BEGIN Excerpted data

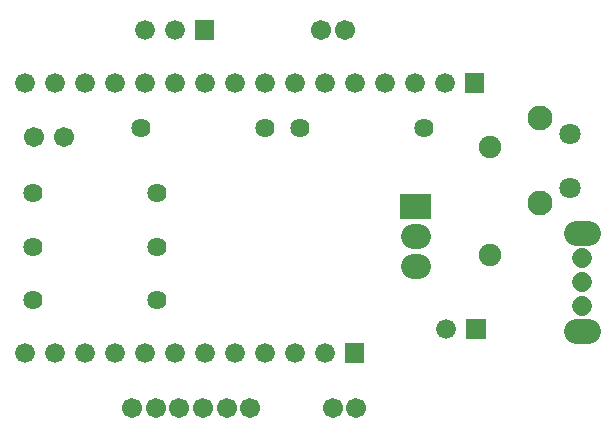
<source format=gbs>
G04 Layer: BottomSolderMaskLayer*
G04 EasyEDA v6.4.20.6, 2021-08-25T14:01:31+02:00*
G04 e866269f8e5e4e6dbd67b5624e2cb2fc,10*
G04 Gerber Generator version 0.2*
G04 Scale: 100 percent, Rotated: No, Reflected: No *
G04 Dimensions in millimeters *
G04 leading zeros omitted , absolute positions ,4 integer and 5 decimal *
%FSLAX45Y45*%
%MOMM*%

%ADD30C,1.7015*%
%ADD31C,2.1016*%
%ADD32C,1.7016*%
%ADD34C,1.6764*%
%ADD35C,1.8016*%
%ADD36C,1.6256*%
%ADD38C,1.9016*%

%LPD*%
D30*
X-219986Y-2675389D02*
G01*
X-219991Y-2675389D01*
X-219986Y-2275390D02*
G01*
X-219991Y-2275390D01*
X-219986Y-2475390D02*
G01*
X-219991Y-2475390D01*
D31*
X-269989Y-2060379D02*
G01*
X-169989Y-2060379D01*
X-269989Y-2890400D02*
G01*
X-169989Y-2890400D01*
X-1601995Y-2343995D02*
G01*
X-1651995Y-2343995D01*
X-1601995Y-2089995D02*
G01*
X-1651995Y-2089995D01*
D32*
G01*
X-2126894Y-3540056D03*
G01*
X-2326893Y-3540056D03*
G36*
X-1199895Y-2959920D02*
G01*
X-1199895Y-2792280D01*
X-1032256Y-2792280D01*
X-1032256Y-2959920D01*
G37*
D34*
G01*
X-1369999Y-2875998D03*
D32*
G01*
X-3826992Y-3540005D03*
G01*
X-4026992Y-3540005D03*
G01*
X-3626993Y-3540005D03*
G01*
X-3426993Y-3540005D03*
G01*
X-3226993Y-3540005D03*
G01*
X-3026994Y-3540005D03*
G01*
X-2426995Y-340012D03*
G01*
X-2226995Y-340012D03*
D34*
G01*
X-3920997Y-340012D03*
G01*
X-3666997Y-340012D03*
G36*
X-3496818Y-423730D02*
G01*
X-3496818Y-256090D01*
X-3329177Y-256090D01*
X-3329177Y-423730D01*
G37*
D32*
G01*
X-4606797Y-1247198D03*
G01*
X-4860797Y-1247198D03*
D35*
G01*
X-319989Y-1675391D03*
G01*
X-319989Y-1225405D03*
D31*
G01*
X-573989Y-1090404D03*
G01*
X-573989Y-1810392D03*
G36*
X-1210818Y-873818D02*
G01*
X-1210818Y-706178D01*
X-1043177Y-706178D01*
X-1043177Y-873818D01*
G37*
D34*
G01*
X-1380997Y-789998D03*
G01*
X-1634997Y-789998D03*
G01*
X-1888997Y-789998D03*
G01*
X-2142997Y-789998D03*
G01*
X-2396997Y-789998D03*
G01*
X-2650997Y-789998D03*
G01*
X-2904997Y-789998D03*
G01*
X-3158997Y-789998D03*
G01*
X-3412997Y-789998D03*
G01*
X-3666997Y-789998D03*
G01*
X-3920997Y-789998D03*
G01*
X-4174997Y-789998D03*
G01*
X-4428997Y-789998D03*
G01*
X-4682997Y-789998D03*
G01*
X-4936997Y-789998D03*
G36*
X-2226818Y-3159818D02*
G01*
X-2226818Y-2992178D01*
X-2059177Y-2992178D01*
X-2059177Y-3159818D01*
G37*
G01*
X-2396997Y-3075998D03*
G01*
X-2650997Y-3075998D03*
G01*
X-2904997Y-3075998D03*
G01*
X-3158997Y-3075998D03*
G01*
X-3412997Y-3075998D03*
G01*
X-3666997Y-3075998D03*
G01*
X-3920997Y-3075998D03*
G01*
X-4174997Y-3075998D03*
G01*
X-4428997Y-3075998D03*
G01*
X-4682997Y-3075998D03*
G01*
X-4936997Y-3075998D03*
D36*
G01*
X-4861991Y-1725988D03*
G01*
X-3811981Y-1725988D03*
G01*
X-4861991Y-2176000D03*
G01*
X-3811981Y-2176000D03*
G01*
X-1551990Y-1170998D03*
G01*
X-2602001Y-1170998D03*
G01*
X-3952011Y-1170998D03*
G01*
X-2902000Y-1170998D03*
G01*
X-3811981Y-2626012D03*
G01*
X-4861991Y-2626012D03*
G36*
X-1757171Y-1941126D02*
G01*
X-1757171Y-1730814D01*
X-1497076Y-1730814D01*
X-1497076Y-1941126D01*
G37*
D38*
G01*
X-997000Y-1330002D03*
G01*
X-997000Y-2249990D03*
M02*

</source>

END Excerpted data

How to complete this task:
Transcribe all records verbatim and omit each image.

Output for this task:
<source format=gbs>
G04 Layer: BottomSolderMaskLayer*
G04 EasyEDA v6.4.20.6, 2021-08-25T14:01:31+02:00*
G04 e866269f8e5e4e6dbd67b5624e2cb2fc,10*
G04 Gerber Generator version 0.2*
G04 Scale: 100 percent, Rotated: No, Reflected: No *
G04 Dimensions in millimeters *
G04 leading zeros omitted , absolute positions ,4 integer and 5 decimal *
%FSLAX45Y45*%
%MOMM*%

%ADD30C,1.7015*%
%ADD31C,2.1016*%
%ADD32C,1.7016*%
%ADD34C,1.6764*%
%ADD35C,1.8016*%
%ADD36C,1.6256*%
%ADD38C,1.9016*%

%LPD*%
D30*
X-219986Y-2675389D02*
G01*
X-219991Y-2675389D01*
X-219986Y-2275390D02*
G01*
X-219991Y-2275390D01*
X-219986Y-2475390D02*
G01*
X-219991Y-2475390D01*
D31*
X-269989Y-2060379D02*
G01*
X-169989Y-2060379D01*
X-269989Y-2890400D02*
G01*
X-169989Y-2890400D01*
X-1601995Y-2343995D02*
G01*
X-1651995Y-2343995D01*
X-1601995Y-2089995D02*
G01*
X-1651995Y-2089995D01*
D32*
G01*
X-2126894Y-3540056D03*
G01*
X-2326893Y-3540056D03*
G36*
X-1199895Y-2959920D02*
G01*
X-1199895Y-2792280D01*
X-1032256Y-2792280D01*
X-1032256Y-2959920D01*
G37*
D34*
G01*
X-1369999Y-2875998D03*
D32*
G01*
X-3826992Y-3540005D03*
G01*
X-4026992Y-3540005D03*
G01*
X-3626993Y-3540005D03*
G01*
X-3426993Y-3540005D03*
G01*
X-3226993Y-3540005D03*
G01*
X-3026994Y-3540005D03*
G01*
X-2426995Y-340012D03*
G01*
X-2226995Y-340012D03*
D34*
G01*
X-3920997Y-340012D03*
G01*
X-3666997Y-340012D03*
G36*
X-3496818Y-423730D02*
G01*
X-3496818Y-256090D01*
X-3329177Y-256090D01*
X-3329177Y-423730D01*
G37*
D32*
G01*
X-4606797Y-1247198D03*
G01*
X-4860797Y-1247198D03*
D35*
G01*
X-319989Y-1675391D03*
G01*
X-319989Y-1225405D03*
D31*
G01*
X-573989Y-1090404D03*
G01*
X-573989Y-1810392D03*
G36*
X-1210818Y-873818D02*
G01*
X-1210818Y-706178D01*
X-1043177Y-706178D01*
X-1043177Y-873818D01*
G37*
D34*
G01*
X-1380997Y-789998D03*
G01*
X-1634997Y-789998D03*
G01*
X-1888997Y-789998D03*
G01*
X-2142997Y-789998D03*
G01*
X-2396997Y-789998D03*
G01*
X-2650997Y-789998D03*
G01*
X-2904997Y-789998D03*
G01*
X-3158997Y-789998D03*
G01*
X-3412997Y-789998D03*
G01*
X-3666997Y-789998D03*
G01*
X-3920997Y-789998D03*
G01*
X-4174997Y-789998D03*
G01*
X-4428997Y-789998D03*
G01*
X-4682997Y-789998D03*
G01*
X-4936997Y-789998D03*
G36*
X-2226818Y-3159818D02*
G01*
X-2226818Y-2992178D01*
X-2059177Y-2992178D01*
X-2059177Y-3159818D01*
G37*
G01*
X-2396997Y-3075998D03*
G01*
X-2650997Y-3075998D03*
G01*
X-2904997Y-3075998D03*
G01*
X-3158997Y-3075998D03*
G01*
X-3412997Y-3075998D03*
G01*
X-3666997Y-3075998D03*
G01*
X-3920997Y-3075998D03*
G01*
X-4174997Y-3075998D03*
G01*
X-4428997Y-3075998D03*
G01*
X-4682997Y-3075998D03*
G01*
X-4936997Y-3075998D03*
D36*
G01*
X-4861991Y-1725988D03*
G01*
X-3811981Y-1725988D03*
G01*
X-4861991Y-2176000D03*
G01*
X-3811981Y-2176000D03*
G01*
X-1551990Y-1170998D03*
G01*
X-2602001Y-1170998D03*
G01*
X-3952011Y-1170998D03*
G01*
X-2902000Y-1170998D03*
G01*
X-3811981Y-2626012D03*
G01*
X-4861991Y-2626012D03*
G36*
X-1757171Y-1941126D02*
G01*
X-1757171Y-1730814D01*
X-1497076Y-1730814D01*
X-1497076Y-1941126D01*
G37*
D38*
G01*
X-997000Y-1330002D03*
G01*
X-997000Y-2249990D03*
M02*

</source>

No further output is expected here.